Het voorgaande betekent dat [naam 1] moet worden aangemerkt als startende onderneming. Tijdens de zitting heeft de minister toegelicht dat de referentieperiode, anders dan in het verweerschrift staat, februari tot en met april 2020 moet zijn. Met de omzet uit die periode wordt de drempel van 30% omzetverlies echter nog steeds niet gehaald. [naam 1] heeft die periode en het daarbij berekende omzetverlies niet bestreden. De TVL biedt geen grondslag voor het hanteren van de eerste vier maanden van 2020 als referentieperiode, zoals [naam 1] wenst. De minister heeft dat gedaan voor de subsidie voor juni tot en met september 2020, omdat de subsidieperiode daar ook vier maanden bedraagt. Dat is voor de subsidieperiode in deze zaak niet het geval.

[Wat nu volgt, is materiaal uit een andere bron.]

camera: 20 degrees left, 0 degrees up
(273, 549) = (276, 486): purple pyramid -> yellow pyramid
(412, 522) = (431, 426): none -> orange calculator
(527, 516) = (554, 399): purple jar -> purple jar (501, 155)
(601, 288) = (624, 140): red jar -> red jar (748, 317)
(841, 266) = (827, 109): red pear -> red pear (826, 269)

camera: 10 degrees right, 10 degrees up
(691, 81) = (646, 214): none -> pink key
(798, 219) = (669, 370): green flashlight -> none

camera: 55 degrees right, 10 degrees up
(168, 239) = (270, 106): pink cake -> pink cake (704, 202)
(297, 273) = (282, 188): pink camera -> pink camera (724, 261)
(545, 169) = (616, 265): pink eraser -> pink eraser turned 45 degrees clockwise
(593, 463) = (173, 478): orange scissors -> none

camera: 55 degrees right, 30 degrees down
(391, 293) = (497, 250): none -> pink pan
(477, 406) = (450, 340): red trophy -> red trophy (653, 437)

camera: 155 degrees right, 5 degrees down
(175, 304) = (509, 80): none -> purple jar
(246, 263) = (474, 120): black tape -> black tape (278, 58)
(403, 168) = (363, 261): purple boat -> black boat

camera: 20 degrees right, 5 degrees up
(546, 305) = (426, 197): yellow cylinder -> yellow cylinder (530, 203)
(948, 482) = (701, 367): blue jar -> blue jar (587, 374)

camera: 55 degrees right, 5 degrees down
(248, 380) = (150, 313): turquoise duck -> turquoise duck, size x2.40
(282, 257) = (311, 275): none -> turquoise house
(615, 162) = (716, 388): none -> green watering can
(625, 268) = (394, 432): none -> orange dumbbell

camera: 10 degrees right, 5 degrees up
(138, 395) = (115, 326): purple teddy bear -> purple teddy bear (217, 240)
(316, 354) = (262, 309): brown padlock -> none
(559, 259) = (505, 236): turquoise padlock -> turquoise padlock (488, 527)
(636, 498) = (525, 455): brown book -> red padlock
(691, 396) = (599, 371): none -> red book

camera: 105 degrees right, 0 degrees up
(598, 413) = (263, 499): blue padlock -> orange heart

Het College concludeert dat de minister de aanvraag terecht heeft afgewezen. De juiste motivering voor deze afwijzing heeft de minister echter pas in het verweerschrift gegeven. Dat betekent dat het bestreden besluit een motiveringsgebrek bevat. Omdat [naam 1] voldoende gelegenheid heeft gehad om op het nieuwe standpunt van de minister te reageren, zal het College dit gebrek passeren met toepassing van artikel 6:22 van de Algemene wet bestuursrecht. Dit betekent dat het beroep ongegrond zal worden verklaard.
Gelet op het geconstateerde motiveringsgebrek, veroordeelt het College de minister in de door [naam 1] gemaakte proceskosten tot een bedrag van € 1.674,- voor door een derde beroepsmatig verleende rechtsbijstand (1 punt voor het indienen van het beroepschrift, 1 punt voor het verschijnen op de zitting; waarde per punt € 837,- en wegingsfactor 1). Ook moet de minister het door [naam 1] betaalde griffierecht van € 365,- aan haar vergoeden.